> [WHAT YOU ARE ASKED TO DO]
For the data below, give the number of lines in which "none" occurs. Include nothing besides that number.

> [DATA TO PROCESS]

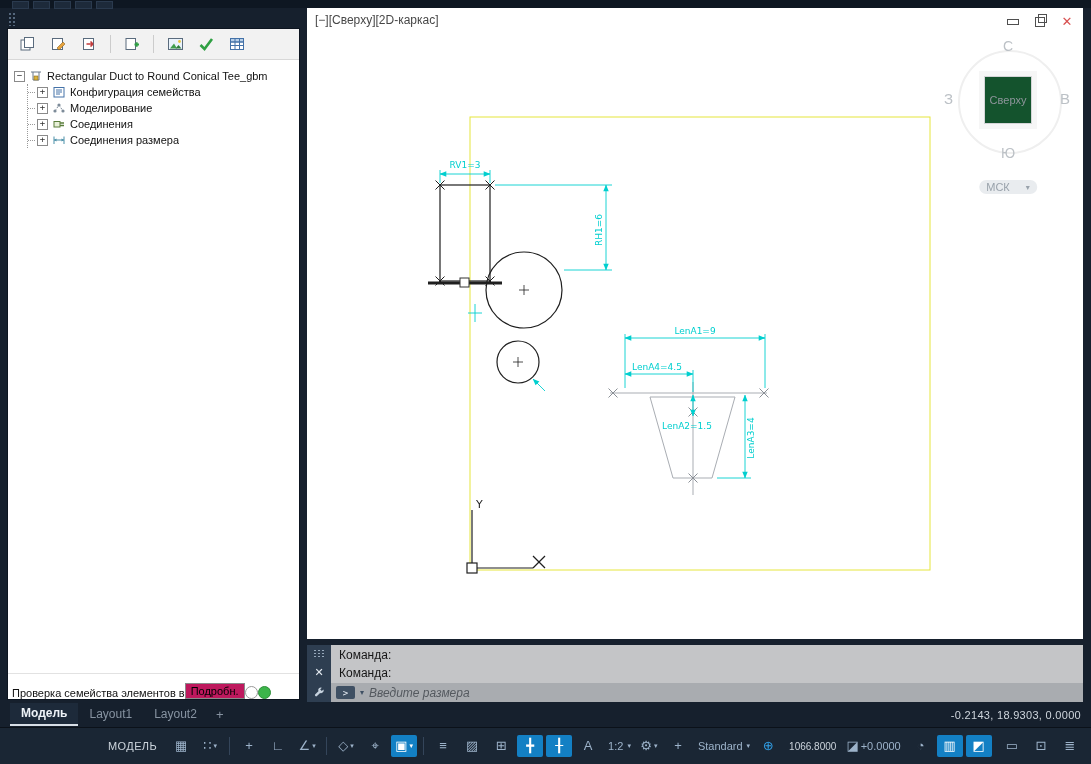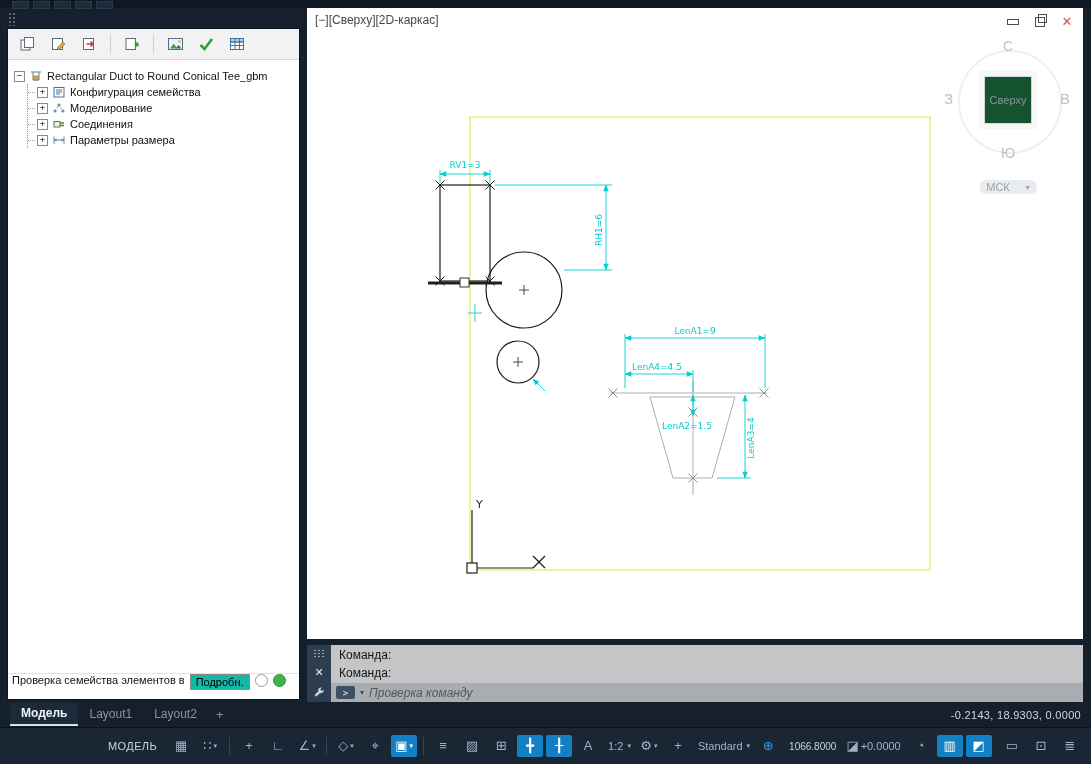--- a/index.html
+++ b/index.html
@@ -23,24 +23,24 @@
   .tb-sep{width:1px;height:18px;background:#cccccc;margin:0 3px}
   .lp-tree{flex:1;padding:8px 6px;font-size:11px;color:#111;overflow:hidden}
   .tree-row{display:flex;align-items:center;gap:4px;height:16px;white-space:nowrap}
   .expander{width:9px;height:9px;border:1px solid #8a8a8a;background:#fff;font-size:9px;
     line-height:7px;text-align:center;color:#333;flex:none;font-family:"DejaVu Sans Mono",monospace}
   .node-icon{flex:none;display:flex;align-items:center}
   .node-label{overflow:hidden;text-overflow:ellipsis}
   .tree-children{margin-left:13px;border-left:1px dotted #9a9a9a}
   .tree-children .tree-row{position:relative;padding-left:9px}
   .tree-children .tree-row::before{content:"";position:absolute;left:0;top:8px;width:7px;border-top:1px dotted #9a9a9a}
-  .lp-footer{height:25px;border-top:1px solid #e2e2e2;display:flex;align-items:flex-start;gap:5px;
+  .lp-footer{height:25px;border-top:1px solid #e2e2e2;display:flex;align-items:flex-end;
     padding:0 4px;font-size:11px;color:#111;flex:none}
   .lp-footer .ftext{white-space:nowrap;overflow:hidden}
-  .details-btn{border:1px solid #8a8a8a;background:#14b8a6;font-size:11px;padding:1px 5px;white-space:nowrap}
+  .details-btn{border:1px solid #8a8a8a;background:#be185d;font-size:11px;padding:1px 5px;white-space:nowrap}
   .dot{width:11px;height:11px;border-radius:50%;flex:none}
   .dot.hollow{border:1px solid #9a9a9a;background:#fff}
   .dot.green{background:#3cb54a;border:1px solid #2e8f3a}
 
   
   .viewport{position:absolute;left:307px;top:8px;width:776px;height:631px;background:#ffffff}
   .vp-header{position:absolute;left:8px;top:5px;font-size:12px;color:#474747;z-index:3}
   .vp-winbtns{position:absolute;right:8px;top:7px;display:flex;gap:11px;align-items:center;z-index:3}
   .wb{width:16px;height:14px;display:flex;align-items:center;justify-content:center;position:relative}
   .wb-min{width:10px;height:4px;border:1px solid #4f4f4f;background:#fff}
@@ -213,21 +213,21 @@
         </div>
         <div class="tree-row">
           <span class="expander">+</span>
           <span class="node-icon">
             <svg width="14" height="12">
                 <path d="M2 2.5 v7.5 M12 2.5 v7.5 M2 6 h10" stroke="#4a8fa8" fill="none"></path>
                 <path d="M2 6 l2.5 -1.5 v3 z" fill="#4a8fa8"></path>
                 <path d="M12 6 l-2.5 -1.5 v3 z" fill="#4a8fa8"></path>
               </svg>
           </span>
-          <span class="node-label">Параметры размера</span>
+          <span class="node-label">Соединения размера</span>
         </div>
       </div>
     </div>
 
     <div class="lp-footer">
       <span class="ftext">Проверка семейства элементов в</span>
       <button class="details-btn">Подробн.</button>
       <span class="dot hollow"></span>
       <span class="dot green"></span>
     </div>
@@ -357,21 +357,21 @@
         </svg>
     </div>
     <div class="cmd-body">
       <div class="cmd-history">
         <div>Команда:</div>
         <div>Команда:</div>
       </div>
       <div class="cmd-input">
         <span class="chip">&gt;</span>
         <span class="chip-caret">▾</span>
-        <span class="prompt">Проверка команду</span>
+        <span class="prompt">Введите размера</span>
       </div>
     </div>
   </section>
 
   <div class="tabs-row">
     <span class="tab active">Модель</span>
     <span class="tab">Layout1</span>
     <span class="tab">Layout2</span>
     <span class="tab-add">+</span>
     <span class="coords">-0.2143, 18.9303, 0.0000</span>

> [OUTPUT FOR THIS EXERCISE]
5